[Chart-based quiz data]
========
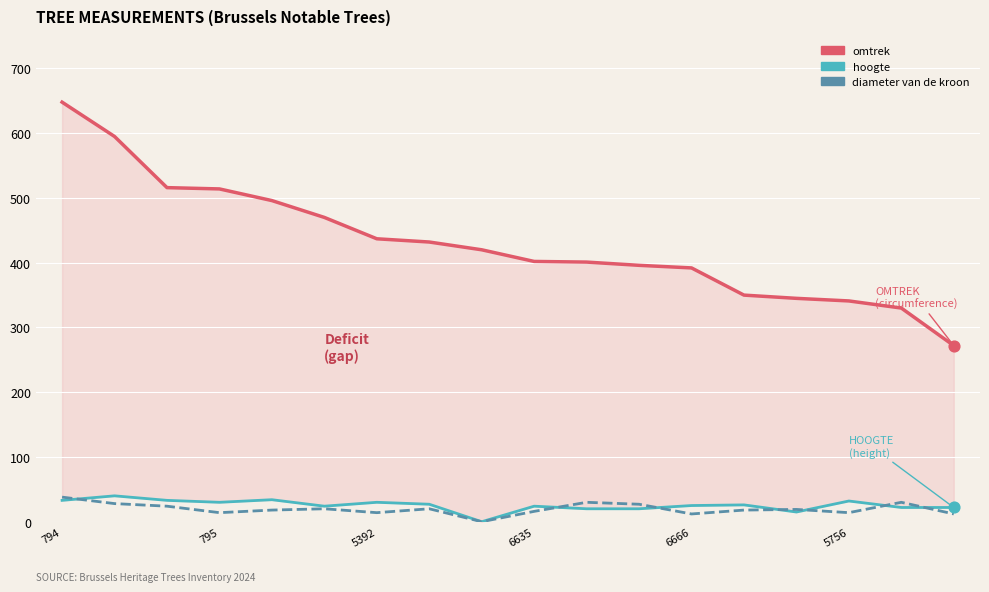

At how many categories does at least one series exceed 44?

18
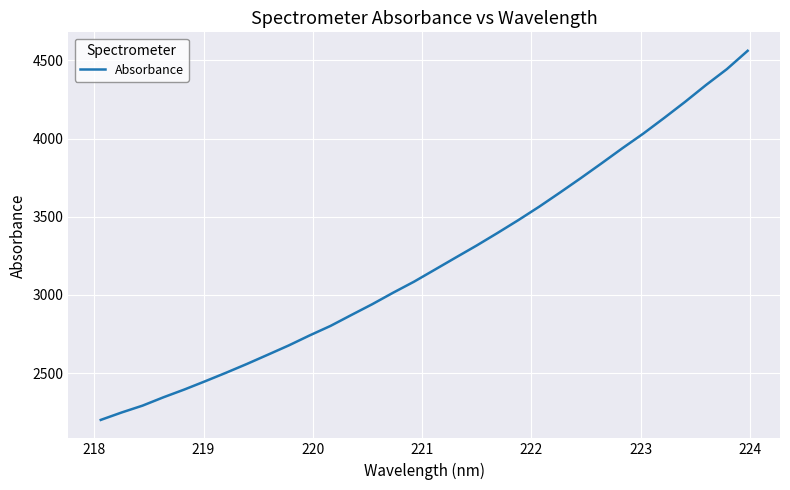

What is the minimum value shown in the chart?

2200.4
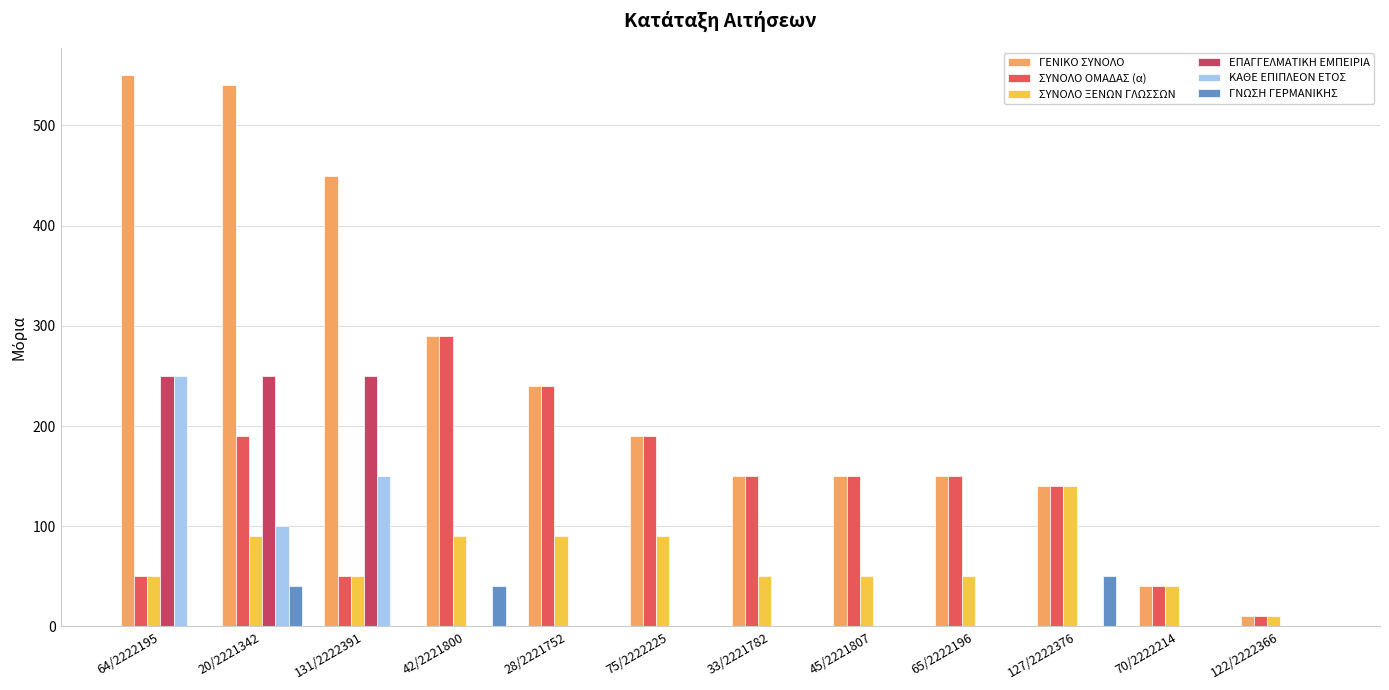

How many groups of bars are there?

12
========
Set down the data above word for word, leaving out the pictures.

§ **Expected output**
At how many categories does at least one series exceed 44?

18

What is the minimum value shown in the chart?

2200.4

How many groups of bars are there?

12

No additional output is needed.